▶ _Text shown_:
┏━━
After completing the PhD, I was fortunate to relocate to the University of New Orleans and thus continue to work alongside New Orleans students. The levee failures following Katrina led to another collaboration with the CHNM, one that produced the Hurricane Digital Memory Bank. Funded by the Sloan Foundation, the project both preserved precious data and led to the creation of useful, open-source software, the prototype for Omeka. I remain connected to the larger world of digital history thanks to the New Orleans Research Collaborative and New Orleans Historical, but little collaboration happens locally.

Between Houston and Atlanta, one still finds scant interest in funding or supporting digital history projects. Beyond the exceptional turn towards new media made by the Louisiana Endowment for the Humanities and the more recent emphasis on digital projects undertaken by the National World War II Museum, only the work of research librarians and archivists keeps pace with international trends. The interdisciplinary digital projects that do develop here are incubated in supportive institutions, centers, and history departments hundreds of miles away. The groundbreaking digital work of Gwen Midlo Hall to be celebrated during the 2013 AHA makes use of Louisiana data, but then as now, her essential collaborators, too, are found outside of this region. (Tulane University’s Library and Department of Communication are increasingly expanding their commitments to digital projects, and the University of Southern Mississippi at Hattiesburg is also progressing.)
┗━━
[Records from the dataset]
┏━━
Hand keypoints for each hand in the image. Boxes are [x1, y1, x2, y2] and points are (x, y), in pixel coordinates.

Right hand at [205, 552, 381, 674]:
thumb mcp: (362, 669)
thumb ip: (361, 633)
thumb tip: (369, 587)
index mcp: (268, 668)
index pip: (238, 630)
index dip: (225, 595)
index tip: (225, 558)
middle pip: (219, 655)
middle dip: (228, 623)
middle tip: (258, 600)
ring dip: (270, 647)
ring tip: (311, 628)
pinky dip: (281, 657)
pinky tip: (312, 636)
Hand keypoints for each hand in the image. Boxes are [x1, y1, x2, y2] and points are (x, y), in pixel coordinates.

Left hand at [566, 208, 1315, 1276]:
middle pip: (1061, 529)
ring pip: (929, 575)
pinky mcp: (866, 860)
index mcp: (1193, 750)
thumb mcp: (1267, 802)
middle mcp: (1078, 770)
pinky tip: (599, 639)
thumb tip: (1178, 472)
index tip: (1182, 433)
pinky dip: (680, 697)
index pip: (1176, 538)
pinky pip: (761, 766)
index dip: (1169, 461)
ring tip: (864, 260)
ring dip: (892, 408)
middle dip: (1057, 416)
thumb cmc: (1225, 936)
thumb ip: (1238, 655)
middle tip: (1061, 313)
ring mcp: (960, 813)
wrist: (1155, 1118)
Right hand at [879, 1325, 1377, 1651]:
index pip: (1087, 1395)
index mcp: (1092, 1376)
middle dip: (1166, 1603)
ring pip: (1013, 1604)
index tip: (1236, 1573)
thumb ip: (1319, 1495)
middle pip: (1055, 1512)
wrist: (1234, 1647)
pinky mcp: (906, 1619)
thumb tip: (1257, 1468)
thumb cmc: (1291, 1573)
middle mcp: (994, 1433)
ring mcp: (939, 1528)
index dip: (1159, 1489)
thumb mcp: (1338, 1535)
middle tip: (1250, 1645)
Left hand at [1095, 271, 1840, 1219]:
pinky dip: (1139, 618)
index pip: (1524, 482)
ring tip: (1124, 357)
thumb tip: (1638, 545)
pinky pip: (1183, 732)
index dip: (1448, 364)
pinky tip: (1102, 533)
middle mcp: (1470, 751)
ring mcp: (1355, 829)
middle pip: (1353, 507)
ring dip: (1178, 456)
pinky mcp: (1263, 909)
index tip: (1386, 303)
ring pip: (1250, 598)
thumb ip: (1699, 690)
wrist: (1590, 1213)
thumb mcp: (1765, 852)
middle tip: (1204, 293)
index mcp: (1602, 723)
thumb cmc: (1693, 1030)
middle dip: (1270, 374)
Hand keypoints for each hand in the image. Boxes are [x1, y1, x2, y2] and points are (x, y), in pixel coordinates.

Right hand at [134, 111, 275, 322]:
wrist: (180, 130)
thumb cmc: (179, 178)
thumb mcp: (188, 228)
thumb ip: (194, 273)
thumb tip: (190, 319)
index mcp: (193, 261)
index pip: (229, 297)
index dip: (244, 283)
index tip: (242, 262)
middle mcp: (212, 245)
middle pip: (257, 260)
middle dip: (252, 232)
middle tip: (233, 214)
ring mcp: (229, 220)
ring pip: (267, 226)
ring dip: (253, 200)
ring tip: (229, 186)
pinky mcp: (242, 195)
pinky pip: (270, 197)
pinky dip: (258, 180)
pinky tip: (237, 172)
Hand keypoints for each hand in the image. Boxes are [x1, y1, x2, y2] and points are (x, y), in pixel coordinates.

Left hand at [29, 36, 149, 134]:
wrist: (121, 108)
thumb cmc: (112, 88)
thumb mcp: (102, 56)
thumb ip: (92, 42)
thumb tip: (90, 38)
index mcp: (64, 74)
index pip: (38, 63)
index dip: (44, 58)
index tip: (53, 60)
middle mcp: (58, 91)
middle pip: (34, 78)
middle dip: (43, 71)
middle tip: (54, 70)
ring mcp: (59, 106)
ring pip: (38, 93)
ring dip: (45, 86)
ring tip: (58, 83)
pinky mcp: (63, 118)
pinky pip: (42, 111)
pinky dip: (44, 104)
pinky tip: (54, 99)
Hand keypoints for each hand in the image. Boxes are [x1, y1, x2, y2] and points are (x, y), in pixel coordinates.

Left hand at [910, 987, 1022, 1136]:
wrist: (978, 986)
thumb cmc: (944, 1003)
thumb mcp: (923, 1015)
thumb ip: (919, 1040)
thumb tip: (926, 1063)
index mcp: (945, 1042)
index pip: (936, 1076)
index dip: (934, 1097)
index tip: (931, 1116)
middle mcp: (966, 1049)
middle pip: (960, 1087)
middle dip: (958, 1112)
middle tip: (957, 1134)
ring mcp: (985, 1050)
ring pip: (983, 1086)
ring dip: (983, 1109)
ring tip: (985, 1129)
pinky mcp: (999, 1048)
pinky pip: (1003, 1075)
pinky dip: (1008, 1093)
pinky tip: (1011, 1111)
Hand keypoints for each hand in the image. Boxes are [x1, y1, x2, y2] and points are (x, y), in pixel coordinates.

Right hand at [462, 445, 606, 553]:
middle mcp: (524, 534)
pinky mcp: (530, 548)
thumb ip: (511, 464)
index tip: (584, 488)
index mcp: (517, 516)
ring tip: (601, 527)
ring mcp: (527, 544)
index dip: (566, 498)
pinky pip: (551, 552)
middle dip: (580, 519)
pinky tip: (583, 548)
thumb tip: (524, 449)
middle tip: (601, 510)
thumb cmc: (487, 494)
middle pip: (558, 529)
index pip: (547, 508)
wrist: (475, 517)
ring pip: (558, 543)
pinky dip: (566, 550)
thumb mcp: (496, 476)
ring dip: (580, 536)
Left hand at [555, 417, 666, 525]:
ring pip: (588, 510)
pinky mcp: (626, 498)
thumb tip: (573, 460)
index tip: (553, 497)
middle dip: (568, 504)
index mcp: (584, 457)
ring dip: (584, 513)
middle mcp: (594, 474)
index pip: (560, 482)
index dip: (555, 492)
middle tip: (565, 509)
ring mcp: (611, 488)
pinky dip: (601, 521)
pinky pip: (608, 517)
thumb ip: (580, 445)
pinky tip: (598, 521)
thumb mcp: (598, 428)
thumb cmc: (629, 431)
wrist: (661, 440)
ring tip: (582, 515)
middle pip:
┗━━
▶ _Assigned task 1_:
Duplicate the passage of the digital history text starting at "After completing the" and ending at "collaboration happens locally.".
▶ _Assigned task 2_:
Pick up the text on digital history in New Orleans after its final sentence and keep writing.
These records have no connection to the text on digital history in New Orleans.

▶ _Task result 1_:
After completing the PhD, I was fortunate to relocate to the University of New Orleans and thus continue to work alongside New Orleans students. The levee failures following Katrina led to another collaboration with the CHNM, one that produced the Hurricane Digital Memory Bank. Funded by the Sloan Foundation, the project both preserved precious data and led to the creation of useful, open-source software, the prototype for Omeka. I remain connected to the larger world of digital history thanks to the New Orleans Research Collaborative and New Orleans Historical, but little collaboration happens locally.

▶ _Task result 2_:
I was fortunate that my department members came to value new media enough to support my pursuits in theory, but far too many history departments continue to lack any programmatic approach for digital history in practice. Departmental hiring of one person to teach a digital history course is not a solution. Some are blessed to work among institutions offering financial and moral support for digital history projects, but many of us in the hinterlands are typically described as the “one in our department who does digital history.” How that takes place is not typically a concern of others in the department.

For digital history to flourish beyond the East and West Coasts -- and for our students to benefit from the advanced practices of digital history available for students outside of digital deserts -- collaborative work must be more fully supported.

Seminar papers are expected to migrate and mature into thesis or dissertation chapters, but digital projects are often depicted as lagniappe, at best. More students will undertake and complete digital projects once their thesis or dissertation advisors and entire departments value – and not merely approve of or tolerate – such work.

Faculty must not always be required to secure external funds and/or pay out-of-pocket for server space and other needs critical to digital history. Only once in my career have I received funding for digital work that did not derive from a grant award. As with mass exploitation of contingent labor in academia, too many accept the larger workplace philosophy that digital work must be cheap.

I regret if this sounds bitter because I am fatigued -- not angry. The sweat equity requirements became increasingly sweatier as digital projects boom in the recession. And it is not just my sweat, but my students’, too. My most recent unfunded grant proposals seek to provide small stipends to pay students to complete or refine digital work. If we were running a commercial enterprise in Louisiana, we would benefit from valuable tax incentives showered on film and digital industries.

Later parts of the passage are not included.